For the column ‘embarked’ two values are missing. We could either remove these values completely, but then we may lose the other implications of the name and gender. So I decided to fill it in with the most common port.
freq_port = train.Embarked.dropna().mode()[0]
train['Embarked'] = train['Embarked'].fillna(freq_port)
For the testing data set, there is a missing value for the fare for one passenger. (Yeah, this took me a really long time to find.) Again, we insert the mean. This time with different code, though.
test.fillna(test.mean(), inplace=True)
Looking at the cleaned data
Next, we take a look at the data again and see that it is clean.
profile = ProfileReport(train, title="Pandas Profiling Report", explorative = True)
profile.to_notebook_iframe()
Training the model
We are using a Gaussian naive Bayes classifier for classifying the data. As Python takes care of all the difficult stuff, we can essentially treat it like a black box.
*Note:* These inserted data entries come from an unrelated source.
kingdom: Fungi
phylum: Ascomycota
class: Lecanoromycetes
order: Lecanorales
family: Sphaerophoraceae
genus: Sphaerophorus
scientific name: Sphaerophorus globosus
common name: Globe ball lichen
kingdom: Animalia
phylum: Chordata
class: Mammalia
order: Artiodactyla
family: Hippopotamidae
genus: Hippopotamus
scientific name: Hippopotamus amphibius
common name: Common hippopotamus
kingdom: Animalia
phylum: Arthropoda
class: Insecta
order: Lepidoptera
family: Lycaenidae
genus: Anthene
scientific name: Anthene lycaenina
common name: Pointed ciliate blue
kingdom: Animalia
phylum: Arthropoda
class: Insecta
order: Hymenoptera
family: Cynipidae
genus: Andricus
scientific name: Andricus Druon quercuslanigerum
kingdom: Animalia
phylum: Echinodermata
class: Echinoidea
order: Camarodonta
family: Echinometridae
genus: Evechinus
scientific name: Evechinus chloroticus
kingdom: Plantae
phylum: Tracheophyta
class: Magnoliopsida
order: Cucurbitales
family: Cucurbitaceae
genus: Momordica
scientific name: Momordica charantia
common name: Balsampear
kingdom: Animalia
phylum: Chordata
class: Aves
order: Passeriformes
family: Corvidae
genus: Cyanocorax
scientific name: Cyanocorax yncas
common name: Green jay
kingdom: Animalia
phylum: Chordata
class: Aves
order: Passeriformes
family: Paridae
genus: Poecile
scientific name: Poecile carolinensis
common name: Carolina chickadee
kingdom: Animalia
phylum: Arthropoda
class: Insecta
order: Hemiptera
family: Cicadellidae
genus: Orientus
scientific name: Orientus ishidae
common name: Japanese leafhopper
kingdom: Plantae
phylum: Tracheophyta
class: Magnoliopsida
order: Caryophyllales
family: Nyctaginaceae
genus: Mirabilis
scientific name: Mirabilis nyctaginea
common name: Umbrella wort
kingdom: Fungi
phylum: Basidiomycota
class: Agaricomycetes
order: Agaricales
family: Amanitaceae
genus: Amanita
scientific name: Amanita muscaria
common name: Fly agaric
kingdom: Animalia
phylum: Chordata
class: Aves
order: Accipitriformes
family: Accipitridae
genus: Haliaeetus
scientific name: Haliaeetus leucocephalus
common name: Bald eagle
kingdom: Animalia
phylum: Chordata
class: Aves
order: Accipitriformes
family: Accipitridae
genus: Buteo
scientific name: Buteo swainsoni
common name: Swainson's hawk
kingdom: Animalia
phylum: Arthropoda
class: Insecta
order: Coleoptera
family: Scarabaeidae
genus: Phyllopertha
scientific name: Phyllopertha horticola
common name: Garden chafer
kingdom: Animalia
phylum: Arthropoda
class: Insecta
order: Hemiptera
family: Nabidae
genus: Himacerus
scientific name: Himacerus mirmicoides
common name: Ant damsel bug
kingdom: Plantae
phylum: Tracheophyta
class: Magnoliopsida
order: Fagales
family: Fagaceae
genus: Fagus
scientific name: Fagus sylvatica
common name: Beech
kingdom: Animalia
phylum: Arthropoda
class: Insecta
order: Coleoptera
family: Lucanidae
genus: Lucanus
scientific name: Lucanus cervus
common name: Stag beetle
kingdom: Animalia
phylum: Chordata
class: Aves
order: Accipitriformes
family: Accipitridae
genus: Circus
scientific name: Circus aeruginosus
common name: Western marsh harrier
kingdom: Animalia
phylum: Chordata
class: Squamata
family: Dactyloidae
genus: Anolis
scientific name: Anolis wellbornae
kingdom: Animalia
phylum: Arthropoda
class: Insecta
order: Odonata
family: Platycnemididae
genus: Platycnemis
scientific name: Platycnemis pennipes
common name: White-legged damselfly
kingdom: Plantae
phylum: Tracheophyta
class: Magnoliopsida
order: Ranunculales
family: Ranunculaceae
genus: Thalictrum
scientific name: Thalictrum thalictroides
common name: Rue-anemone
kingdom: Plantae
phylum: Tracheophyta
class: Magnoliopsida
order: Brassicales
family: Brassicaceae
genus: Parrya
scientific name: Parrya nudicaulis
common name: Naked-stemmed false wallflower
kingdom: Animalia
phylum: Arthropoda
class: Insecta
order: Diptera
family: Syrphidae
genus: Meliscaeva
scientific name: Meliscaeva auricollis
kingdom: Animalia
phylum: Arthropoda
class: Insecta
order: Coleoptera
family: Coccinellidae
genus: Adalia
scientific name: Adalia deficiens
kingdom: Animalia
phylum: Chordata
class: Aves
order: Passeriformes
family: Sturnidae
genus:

features = train.drop('Survived', axis=1)
label = train['Survived']
We split the data in order to evaluate our accuracy and go on to train the model.
X_train, X_test, y_train, y_test = train_test_split(features, label, test_size=0.2, random_state=50)
gaussian = GaussianNB()
gaussian.fit(X_train, y_train)
y_pred = gaussian.predict(X_test)
accuracy = gaussian.score(X_train, y_train) * 100
print(accuracy)
79.21348314606742
Our accuracy is around 80% which is very impressive considering that we did nothing clever and just used the defaults. All that is left is to run our statistical model on the real testing data and submit it to Kaggle.
gaussian.predict(test)
array([0, 1, 0, 0, 1, 0, 1, 0, 1, 0, 0, 0, 1, 0, 1, 1, 0, 0, 1, 1, 1, 0,
1, 1, 1, 0, 1, 0, 0, 0, 0, 0, 1, 1, 1, 0, 1, 1, 0, 0, 0, 0, 0, 1,
1, 0, 0, 0, 1, 1, 0, 0, 1, 1, 0, 0, 0, 0, 0, 1, 0, 0, 0, 1, 1, 1,
1, 0, 0, 1, 1, 0, 1, 0, 1, 1, 0, 1, 0, 1, 0, 1, 0, 0, 0, 0, 1, 1,
1, 0, 1, 0, 1, 0, 0, 0, 1, 0, 1, 0, 1, 0, 0, 0, 1, 0, 0, 0, 0, 0,
0, 1, 1, 1, 1, 0, 0, 1, 1, 1, 1, 0, 1, 0, 0, 1, 0, 1, 0, 0, 0, 0,
0, 0, 0, 0, 0, 0, 1, 0, 0, 1, 1, 0, 0, 0, 0, 0, 0, 0, 1, 0, 0, 1,
0, 0, 1, 1, 0, 1, 1, 0, 1, 0, 0, 1, 0, 0, 1, 1, 0, 0, 0, 0, 0, 1,
1, 0, 1, 1, 0, 1, 1, 0, 1, 0, 1, 0, 0, 0, 0, 0, 0, 0, 0, 0, 1, 1,
0, 1, 1, 0, 1, 1, 0, 0, 1, 0, 1, 0, 0, 0, 0, 1, 0, 0, 1, 1, 1, 0,
1, 0, 1, 0, 1, 1, 0, 1, 0, 0, 0, 1, 0, 0, 1, 0, 1, 0, 1, 1, 1, 1,
1, 0, 0, 0, 1, 0, 1, 1, 1, 0, 1, 0, 0, 0, 0, 0, 1, 0, 0, 0, 1, 1,
0, 0, 0, 0, 1, 0, 1, 0, 1, 1, 0, 1, 0, 0, 0, 0, 1, 0, 1, 1, 1, 0,
0, 1, 0, 0, 0, 1, 0, 1, 0, 0, 1, 0, 0, 0, 0, 0, 0, 0, 1, 1, 1, 0,
1, 1, 0, 0, 0, 1, 1, 1, 1, 0, 0, 0, 0, 0, 0, 0, 1, 0, 1, 1, 0, 0,
1, 0, 0, 1, 0, 0, 0, 0, 0, 0, 0, 0, 0, 1, 0, 1, 0, 1, 0, 1, 1, 0,
0, 0, 1, 0, 1, 0, 0, 1, 0, 1, 1, 0, 1, 0, 0, 1, 1, 0, 0, 1, 0, 0,
1, 1, 0, 0, 0, 0, 0, 0, 1, 1, 0, 1, 0, 0, 0, 0, 1, 1, 0, 0, 0, 1,
0, 1, 0, 0, 1, 0, 1, 0, 0, 0, 0, 1, 1, 1, 1, 1, 1, 0, 1, 0, 0, 0])
results = pd.DataFrame({
"PassengerId": test["PassengerId"],
"Survived": gaussian.predict(test)
})
results.to_csv('submission.csv', index=False)
End
When uploading to Kaggle this gives me an accuracy of 0.75358. Nice. No knowledge of math was necessary.